Using SSL to Prove Document Authenticity

This blog post is an idea that I’ve been kicking around for a while but haven’t had the time to research or implement.  I’ve finally decided just to post it speculatively.  I’m really hoping to get feed back from those in the community more knowledgeable about SSL than I am.  Note: This is a relatively geeky topic if you don’t understand what https:// and SSL are this post won’t make much sense…

Introduction

Does anyone know anything about the internals of https?  I was wondering if there is any way to prove that a document downloaded over https really came from the site you claim that it came from.  In other words, if you download a document over https, is there anyway for you to prove to a third party that it actually came from the web site you claim it came from? For example,  let’s say that Alice downloads doc.pdf from https://foobar.com/doc.pdf. https provides Alice assurance that doc.pdf really came from foobar.com (assuming that the certificate is legitimate).  But assuming doc.pdf does not have a digital signature,  if Alice simply sends the downloaded file to Bob, he has no proof that the file actually came from foobar.com. (Obviously, the ideal solution would be for the maintainer of foobar.com to digitially sign the pdf file. But few websites digitially sign the files they distribute and individual users often have no means of convincing a web site to do so.)  My question is whether there is any way for Alice to prove to Bob that she really obtained the file from foobar.com.  I thought that it might be possible for Alice to prove the file’s origin by sending some of the raw network traffic establishing the SSL connection along with the file.  (I’m using a PDF file to simplify the example but presumably the same issues would apply to a web page.)

Use Cases

PACER is an online service used by the United States federal courts to provide online access to court records and documents.  The documents on PACER are generally thought to be in the public domain but remain behind a pay wall.   Efforts such as  the PACER Recycling Project and RECAP allow users to upload PDF documents obtained from PACER to a central server where the documents can then be freely downloaded by others.  However, while PACER uses SSL, it does not provide digitally signed PDF files.  Thus users currently have no way to prove that the documents really came from PACER.

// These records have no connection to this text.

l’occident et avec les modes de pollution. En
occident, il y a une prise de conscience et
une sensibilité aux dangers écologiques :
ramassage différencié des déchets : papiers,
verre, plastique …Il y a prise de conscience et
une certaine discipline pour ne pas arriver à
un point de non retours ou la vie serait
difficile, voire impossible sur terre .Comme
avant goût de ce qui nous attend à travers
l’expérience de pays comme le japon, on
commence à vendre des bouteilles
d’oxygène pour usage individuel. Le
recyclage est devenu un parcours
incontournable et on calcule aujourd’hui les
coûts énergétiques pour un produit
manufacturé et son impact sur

Another use case, is as a replacement for web screen shots.  Because web pages can be easily altered or taken down,  screen shots are often offered as “proof” that a web page used to exist even if it has since been altered or removed.  For example, this CNET news story describes how pranksters from 4chan retaliated against AT&T for blocking their site by posting a fake report saying that AT&T’s CEO died.  The story includes this screen shot of the pranked web page prior to its removal.  Of course screen shots can be easily faked or altered using tools such as Photo Shop or just by saving and editing the html.  Presumably web screen shots posted by CNET are relatively trustworthy, but what about screen shots posted by unknown users?

Ideal Solution

I envision a Firefox extension that would allow a user to easily create an archive bundle for an https: web page containing the page and SSL information proving its legitimacy.  (Obviously this would need to work for single files as well as web pages.)  This bundle would allow other users to view the web page of file as it existed and provide easily verifiable proof that the web page really came from the site in question.

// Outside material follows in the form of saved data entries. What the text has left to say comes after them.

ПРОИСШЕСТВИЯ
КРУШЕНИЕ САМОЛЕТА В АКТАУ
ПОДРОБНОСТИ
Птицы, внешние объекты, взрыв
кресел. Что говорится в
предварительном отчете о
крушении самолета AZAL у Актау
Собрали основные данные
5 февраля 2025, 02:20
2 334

My Questions for the SSL Knowledgable

Is this doable at all?

Screen shots are trivial to fake, if this approach can’t provide perfect proof of the origin of a document how much more assurance would it give you than just a screen shot?

Would releasing the raw https traffic also mean that Alice would be releasing her user name and password?

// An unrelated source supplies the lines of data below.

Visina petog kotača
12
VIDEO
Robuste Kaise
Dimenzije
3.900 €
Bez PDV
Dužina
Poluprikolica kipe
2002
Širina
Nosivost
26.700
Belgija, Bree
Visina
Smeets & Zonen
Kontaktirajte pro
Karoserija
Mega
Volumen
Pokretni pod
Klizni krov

A minor concern is that the fact that a web site hosted or displayed a particular page is slightly different from the web site signing a file.  Furthermore, there may be issues with XSS vulnerabilities that allow attackers to make an https web site display arbitrary content.  However, XSS attack are a problem now with screen shot being passed around and XSS altered pages could probably be detected by viewing the html source.

But Not All Web Sites Use SSL

It has been repeatedly shown that web 2.0 applications such as gmail and facebook cannot be used securely over an unencrypted connection.  For example, hijacking the account of a facebook users on the same network is trivial. Perhaps I’m being overly optimistic but I believe once these vulnerabilities become more widely know and attack scripts/ exploits become widely available web applications will move to SSL as the default or at least offer https as an option.  (GMail already has an option to enable https though it is buried deeply within the settings.)

Please Comment

There you have it: my first real blog post.  Please let me know what you think.

Update December 13, 2009

Unfortunately, it appears that this won’t work.  The basic problem is that SSL uses a shared key so the client could easily forge messages.  (Initially, technically unsophisticated users might not be able to forge messages and sign them with the key but someone would probably develop an automated tool to do it.)  I still hope that at some point a standardized way to show what a web page showed previously will emerge that’s harder to forge than screen shots. Many thanks to Paco Hope and his colleagues at Cigital for providing feed back on this.